Saturday, April 1, 2017
I never stopped writing, observing, and learning. It was not captured by tapping the keys on a keyboard but rather by making mental notes from analyzing the last nine years, all that lead to my fall, and allowing, sometimes kicking and screaming, myself to look into my soul, see myself for exactly who I am, a flawed human that erratically ran from deeply embedded traumas and in doing so gravely damaged those I love most.
Did I do it intentionally? Of course not, I would never intentionally hurt the ones whose hearts mean the world to me but hurt them I did. The wounds run deep and will hopefully heal allowing the restoration and reconciliation of all involved.
I told my husband over and over, when I began to fracture, that I was not running from him, or our children, but how could any of them believe what I said when they were the ones incinerated as they witnessed the unspeakable actions of the one they looked to for stability?
At that time I didn't know from what I was running. I only knew I felt as though I was drowning, and my world was imploding. I sought distractions from the pain within my core but the flames only intensified and the disarray of my thoughts and actions worsened.
After the flames destroyed me, and all I held, and still hold, dear, I found myself in a pile of ash, scared, alone, and broken. I found myself in exactly the place, I believe, God needed me to be so He could build me back into be the woman, the mother, and the wife, He had intended for me to be all along.
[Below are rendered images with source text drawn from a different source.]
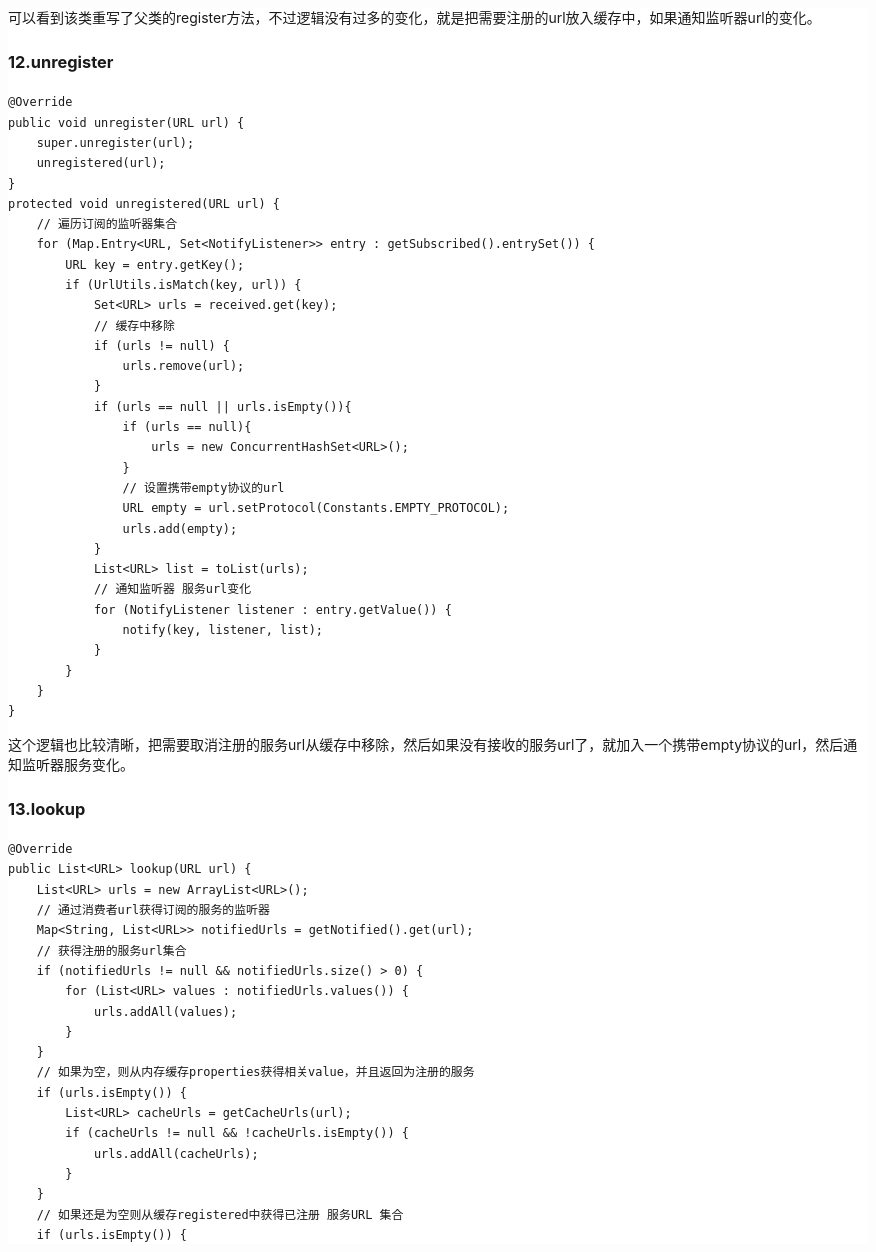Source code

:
```
```

可以看到该类重写了父类的register方法，不过逻辑没有过多的变化，就是把需要注册的url放入缓存中，如果通知监听器url的变化。

### 12.unregister

```
@Override
public void unregister(URL url) {
    super.unregister(url);
    unregistered(url);
}
protected void unregistered(URL url) {
    // 遍历订阅的监听器集合
    for (Map.Entry<URL, Set<NotifyListener>> entry : getSubscribed().entrySet()) {
        URL key = entry.getKey();
        if (UrlUtils.isMatch(key, url)) {
            Set<URL> urls = received.get(key);
            // 缓存中移除
            if (urls != null) {
                urls.remove(url);
            }
            if (urls == null || urls.isEmpty()){
                if (urls == null){
                    urls = new ConcurrentHashSet<URL>();
                }
                // 设置携带empty协议的url
                URL empty = url.setProtocol(Constants.EMPTY_PROTOCOL);
                urls.add(empty);
            }
            List<URL> list = toList(urls);
            // 通知监听器 服务url变化
            for (NotifyListener listener : entry.getValue()) {
                notify(key, listener, list);
            }
        }
    }
}
```

这个逻辑也比较清晰，把需要取消注册的服务url从缓存中移除，然后如果没有接收的服务url了，就加入一个携带empty协议的url，然后通知监听器服务变化。

### 13.lookup

```
@Override
public List<URL> lookup(URL url) {
    List<URL> urls = new ArrayList<URL>();
    // 通过消费者url获得订阅的服务的监听器
    Map<String, List<URL>> notifiedUrls = getNotified().get(url);
    // 获得注册的服务url集合
    if (notifiedUrls != null && notifiedUrls.size() > 0) {
        for (List<URL> values : notifiedUrls.values()) {
            urls.addAll(values);
        }
    }
    // 如果为空，则从内存缓存properties获得相关value，并且返回为注册的服务
    if (urls.isEmpty()) {
        List<URL> cacheUrls = getCacheUrls(url);
        if (cacheUrls != null && !cacheUrls.isEmpty()) {
            urls.addAll(cacheUrls);
        }
    }
    // 如果还是为空则从缓存registered中获得已注册 服务URL 集合
    if (urls.isEmpty()) {
```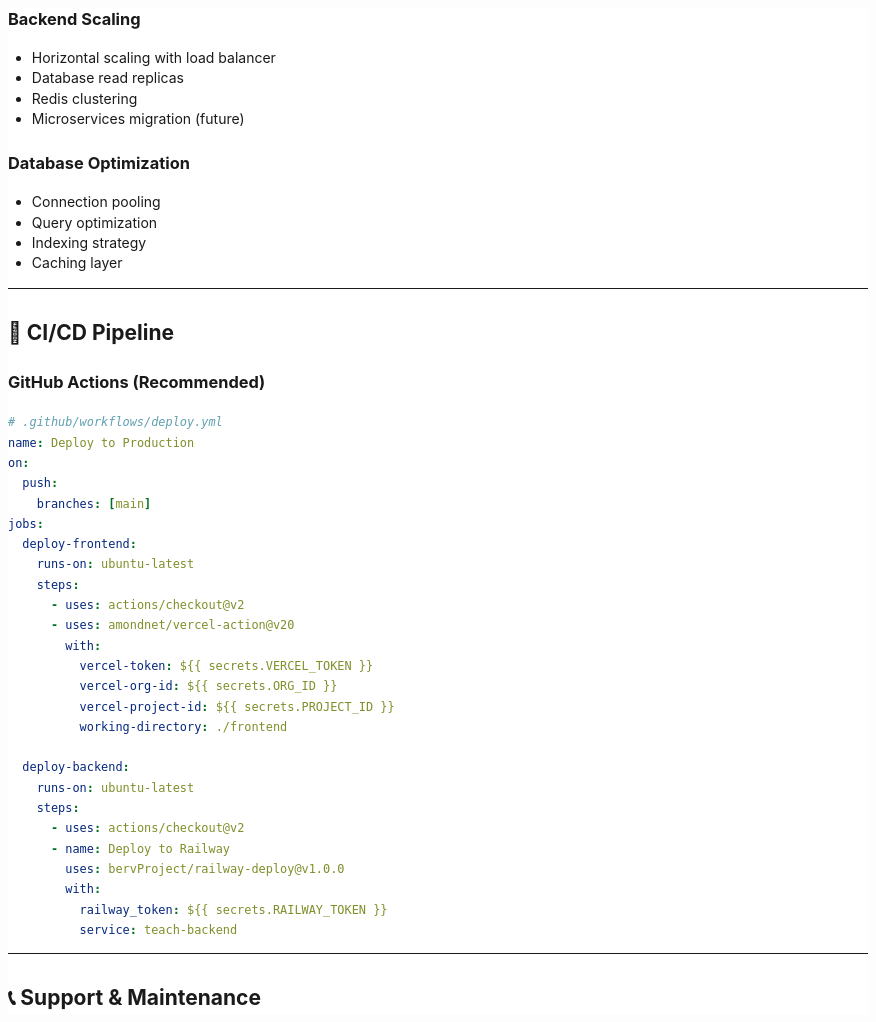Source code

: ### Backend Scaling
- Horizontal scaling with load balancer
- Database read replicas
- Redis clustering
- Microservices migration (future)

### Database Optimization
- Connection pooling
- Query optimization
- Indexing strategy
- Caching layer

---

## 🔄 CI/CD Pipeline

### GitHub Actions (Recommended)
```yaml
# .github/workflows/deploy.yml
name: Deploy to Production
on:
  push:
    branches: [main]
jobs:
  deploy-frontend:
    runs-on: ubuntu-latest
    steps:
      - uses: actions/checkout@v2
      - uses: amondnet/vercel-action@v20
        with:
          vercel-token: ${{ secrets.VERCEL_TOKEN }}
          vercel-org-id: ${{ secrets.ORG_ID }}
          vercel-project-id: ${{ secrets.PROJECT_ID }}
          working-directory: ./frontend
  
  deploy-backend:
    runs-on: ubuntu-latest
    steps:
      - uses: actions/checkout@v2
      - name: Deploy to Railway
        uses: bervProject/railway-deploy@v1.0.0
        with:
          railway_token: ${{ secrets.RAILWAY_TOKEN }}
          service: teach-backend
```

---

## 📞 Support & Maintenance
After my destruction I was able to step back and go through madness to find myself and what was torturing my soul. These past few years have allowed me to walk out of the flames that were burning in the depths of my being and face the immense fear of acknowledging, feeling, and dealing with, the multiple traumas, purposely hidden events of times long past, and haunting flashbacks, that at the time, I couldn't piece together.
Bit by bit, day by day, sometimes minute by minute I fought to survive. I, with the help of intense therapy and the loss of all I held dear, forced myself to relive, face, and feel, the intense pain I had buried so long ago. I realized that each event I buried, each event I blocked, each event I refused to acknowledge because of fear, never went away. What it did was build, and intensify, until I was too weak to continue on and it took me down without me realizing what, or why, the fall that destroyed my world occurred.
I now know, by the Grace of God, the fact that events I had once blocked from my memory, things I chose to bury, that I allowed Satan's greatest tool, fear, to take, not only me, but my family as well, into the pits of hell.
Today I can honestly say that I fought back, not always by myself, but I did the one thing Satan didn't want me to do, I faced my fears, my shortcomings, my failures, my mistakes, my bad choices, and by doing so, by facing my fears and admitting them, I have allowed my Creator to take the pile of ash I found myself in and mold me into the person He wants me to be.
By my choice of ignoring my fears, by not confronting my failures, or admitting how very flawed I am, I allowed the downfall of my family to occur. Yes, there were other things that were involved in the mix, but I am taking responsibility of all I allowed to happen, I am taking responsibility for the destruction of my family.
Do I regret what happened? Most certainly I do. I regret, and mourn for, what happened to those I love so very much. For me, what I went through, what I lost, what I learned, I regret nothing, for it taught me more than I could have ever have learned had it not happened and I am okay with that.
I am peaceful, I am confident, I am joyful, and I am so very thankful to serve a God that loves me so much that He alone brought me through those times. He provided what I needed most at the very times I needed it. He placed people in my life that He used to shape me. He brought me home. Should I regain what I lost the glory will be His, should I not, I can truthfully say I, even though saddened, I am at peace for the first time in many years, and that alone is a great testimony to His healing powers.
The days of running from my fears are gone. The ability to face them head on is a feeling that is not one easily described but it is amazing.
Where I stand today, being able to admit, to see, to face my fear, is only by the Grace of God and to Him be the glory.